Fünf Varianten habe man geplant, berichtete Rolf Binder und herauskristallisiert habe sich die jetzt vorgestellte, wobei das Anlaufbauwerk bereits mit einem größeren Radius geplant werden musste.
Doch damit nicht genug. Im April diesen Jahres änderte die FIS ihre Schanzenbaunormen. Weitere technische und Sicherheitsuntersuchungen wurden erforderlich. Das drei Millionen teure Ergebnis allen Planens ist nun eine in ihrer Gesamtheit wesentlich länger gezogene Langenwaldschanze. So weit, dass die unten vor dem Auslaufbereich sich befindlichen beiden Weiher seitlich nach hinten verlegt werden müssten. Bürgermeister Jörg Frey ist auch mit deren Eigentümern intensiv am Verhandeln und lobte in der jüngsten Gemeinderatssitzung ihre positive Grundeinstellung zum Schanzenbauwerk.

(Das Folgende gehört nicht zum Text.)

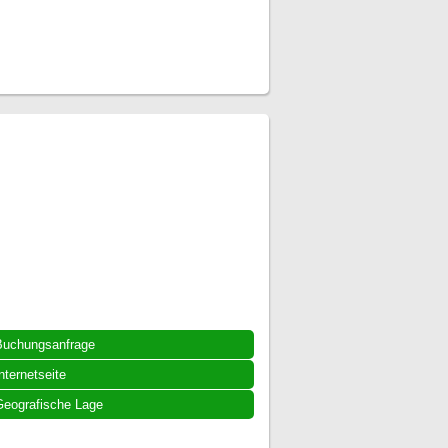
Buchungsanfrage
nternetseite
eografische Lage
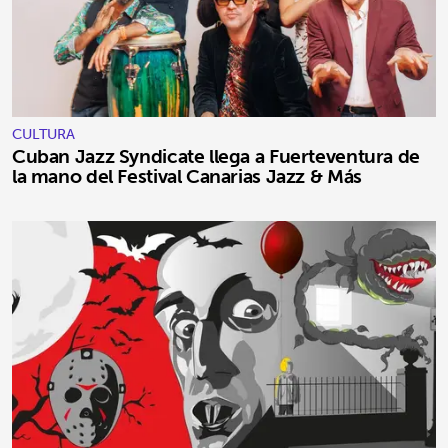
CULTURA
Cuban Jazz Syndicate llega a Fuerteventura de
la mano del Festival Canarias Jazz & Más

Dass ein Eigenanteil von 600 000 Euro „absolute Voraussetzung ist, ohne die ich gar nicht erst nach Stuttgart zu fahren brauche“, hatte zuvor Bürgermeister Jörg Frey klar gemacht. Spätesten am 22. Dezember nächsten Jahres laufe das Zertifikat der FIS für die bestehende Langenwaldschanze ab. Würden die Gemeinderäte nicht zustimmen, bedeute dies „nicht mehr und nicht weniger, als dass der nächste Weltcup auch unser letzter war“, machte Jörg Frey klar. Gemeinderätin Erika Schuster (SPD) machte auf die Außenwirkung des anstehenden Gemeinderatsbeschlusses aufmerksam: „Es geht um Zuschüsse, und da wäre es wichtig, wenn die große Mehrheit des Gemeinderats zustimmen würde“. Gemeinderat und Landtagsabgeordneter Karl Rombach (CDU) hakte nach: „Ich kann diese Aussage nur unterstützen, Stuttgart und Berlin werden ohnehin sehr schwierig, wir brauchen die höchstmögliche Geschlossenheit.“
Helmut Kienzler (FDP/FWV) sprach für seine Freie-Wähler-Fraktion von „gigantischen Erdbewegungen“, die nötig seien und die ebenso gigantische Kosten im Gefolge hätten. Man müsse dagegen gefeit sein, dass „die nächsten zehn Jahre noch weitere Kosten auf uns zukommen.“ Er stellte auch die Frage, ob die „Kosten für den Schwarzwaldpokal so wie früher“ weiter flössen.
Gemeinderat Herbert Rombach (CDU) meinte ironisch, die anstehenden Tiefbauinvestitionen seien ein „Ohrenschmaus“ für entsprechende Firmen, betonte aber ebenso wie zuvor Helmut Kienzler, dass er den Verhandlungen des Bürgermeisters über die wichtigen Zuschüsse „keine Steine in den Weg legen“ wolle und deshalb zustimme.
CDU-Fraktionssprecher Wolfgang Förtsch betonte „einmal mehr“ die gewaltige Bedeutung des Schwarzwaldpokals für den Einzelhandel und die schon oft andiskutierte Bedeutung für die heimische Gastronomie: „Wir sprechen hier von der Zukunft Schonachs“, meinte er und seine SPD-Sprecherkollegin Karin Binkert-Hörmann legte dar, dass nach der nunmehrigen fünfjährigen Zusage für den Schwarzwaldpokal durch die FIS auch sie ihre anfängliche Skepsis in einem anderen Licht sehe.